Pesan tersebut disampaikan saat Sjafrie meninjau prajurit Batalyon Infanteri TP 848/Satya Pandya Cakti yang merupakan bagian dari Brigif TP 88/KBK Kodam II/Sriwijaya di Anak Tuha, Lampung Tengah.
"Kehadiran satuan harus dirasakan rakyat sebagai pelindung dan pengayom. Dengan demikian, tumbuh rasa memiliki dari masyarakat terhadap TNI,” ujarnya.

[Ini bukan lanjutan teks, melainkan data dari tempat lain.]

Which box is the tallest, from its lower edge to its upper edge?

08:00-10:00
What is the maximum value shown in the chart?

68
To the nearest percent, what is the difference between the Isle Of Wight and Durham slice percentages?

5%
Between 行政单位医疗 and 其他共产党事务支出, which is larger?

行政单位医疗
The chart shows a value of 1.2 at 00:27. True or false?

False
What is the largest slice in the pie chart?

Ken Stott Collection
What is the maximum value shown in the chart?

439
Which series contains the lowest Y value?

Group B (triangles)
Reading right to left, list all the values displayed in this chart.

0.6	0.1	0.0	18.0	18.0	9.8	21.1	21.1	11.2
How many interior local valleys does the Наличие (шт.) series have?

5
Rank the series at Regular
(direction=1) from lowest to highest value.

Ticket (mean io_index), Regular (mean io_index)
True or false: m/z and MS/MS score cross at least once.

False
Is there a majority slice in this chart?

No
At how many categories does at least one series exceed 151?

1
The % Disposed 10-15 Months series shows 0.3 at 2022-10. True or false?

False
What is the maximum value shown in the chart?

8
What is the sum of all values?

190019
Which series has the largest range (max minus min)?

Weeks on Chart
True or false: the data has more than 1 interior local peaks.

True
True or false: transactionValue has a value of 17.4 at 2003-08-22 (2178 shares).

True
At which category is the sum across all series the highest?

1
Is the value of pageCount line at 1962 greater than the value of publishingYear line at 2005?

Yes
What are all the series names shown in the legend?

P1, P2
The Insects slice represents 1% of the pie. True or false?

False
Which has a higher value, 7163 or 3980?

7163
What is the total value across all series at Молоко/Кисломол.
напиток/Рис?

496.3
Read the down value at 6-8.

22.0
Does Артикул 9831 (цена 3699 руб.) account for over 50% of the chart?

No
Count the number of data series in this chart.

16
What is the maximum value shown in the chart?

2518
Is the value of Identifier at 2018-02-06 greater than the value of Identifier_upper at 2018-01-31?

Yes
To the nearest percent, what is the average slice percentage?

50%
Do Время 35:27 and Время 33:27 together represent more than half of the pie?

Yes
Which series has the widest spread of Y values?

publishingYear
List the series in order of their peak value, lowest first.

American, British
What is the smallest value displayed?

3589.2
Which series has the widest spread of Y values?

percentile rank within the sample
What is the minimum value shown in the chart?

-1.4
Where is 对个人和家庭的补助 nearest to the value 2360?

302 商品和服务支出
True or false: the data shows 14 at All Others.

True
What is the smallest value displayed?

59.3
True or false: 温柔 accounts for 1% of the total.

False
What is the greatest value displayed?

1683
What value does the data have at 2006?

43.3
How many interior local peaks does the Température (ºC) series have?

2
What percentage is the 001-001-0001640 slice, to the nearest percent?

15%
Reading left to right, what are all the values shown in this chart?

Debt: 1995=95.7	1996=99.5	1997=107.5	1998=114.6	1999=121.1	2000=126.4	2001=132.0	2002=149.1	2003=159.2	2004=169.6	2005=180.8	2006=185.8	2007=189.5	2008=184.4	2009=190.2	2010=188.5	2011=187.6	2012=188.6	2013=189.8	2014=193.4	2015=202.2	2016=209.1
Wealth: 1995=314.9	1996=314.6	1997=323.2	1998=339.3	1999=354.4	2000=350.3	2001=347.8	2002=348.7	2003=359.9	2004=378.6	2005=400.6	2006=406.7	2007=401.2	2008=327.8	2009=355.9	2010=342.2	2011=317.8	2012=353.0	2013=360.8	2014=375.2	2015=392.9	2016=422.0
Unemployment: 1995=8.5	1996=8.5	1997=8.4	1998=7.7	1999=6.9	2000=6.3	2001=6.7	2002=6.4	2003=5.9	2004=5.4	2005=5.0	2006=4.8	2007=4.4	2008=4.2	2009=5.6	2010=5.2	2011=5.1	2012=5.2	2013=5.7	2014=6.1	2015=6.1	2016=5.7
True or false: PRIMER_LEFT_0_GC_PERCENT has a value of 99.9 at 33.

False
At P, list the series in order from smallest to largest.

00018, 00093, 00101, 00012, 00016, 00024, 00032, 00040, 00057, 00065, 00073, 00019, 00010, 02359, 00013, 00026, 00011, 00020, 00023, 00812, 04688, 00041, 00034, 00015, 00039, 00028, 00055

Menurut Sjafrie, prajurit Yon TP dapat melakukan berbagai langkah untuk memastikan masyarakat merasa aman.
Salah satu langkah yang disarankan adalah patroli bermotor bersenjata dengan sistem buddy system sebagai upaya preventif mengantisipasi gangguan kamtibmas seperti begal dan peredaran narkoba.
Selain patroli, prajurit juga didorong menggandeng masyarakat dalam kegiatan positif seperti pembudidayaan perkebunan atau bahan pangan.
Upaya tersebut dinilai dapat membuka wawasan masyarakat dalam pengelolaan pangan sehingga roda perekonomian bergerak dan angka kriminalitas menurun.
Di akhir kunjungan, Sjafrie meminta prajurit meningkatkan semangat dalam menjalankan tugas pelayanan kepada masyarakat.
"Prajurit harus memiliki kemampuan, tetapi lebih dari itu harus memiliki kesanggupan untuk hadir dan mengabdi kepada rakyat," tegas Sjafrie.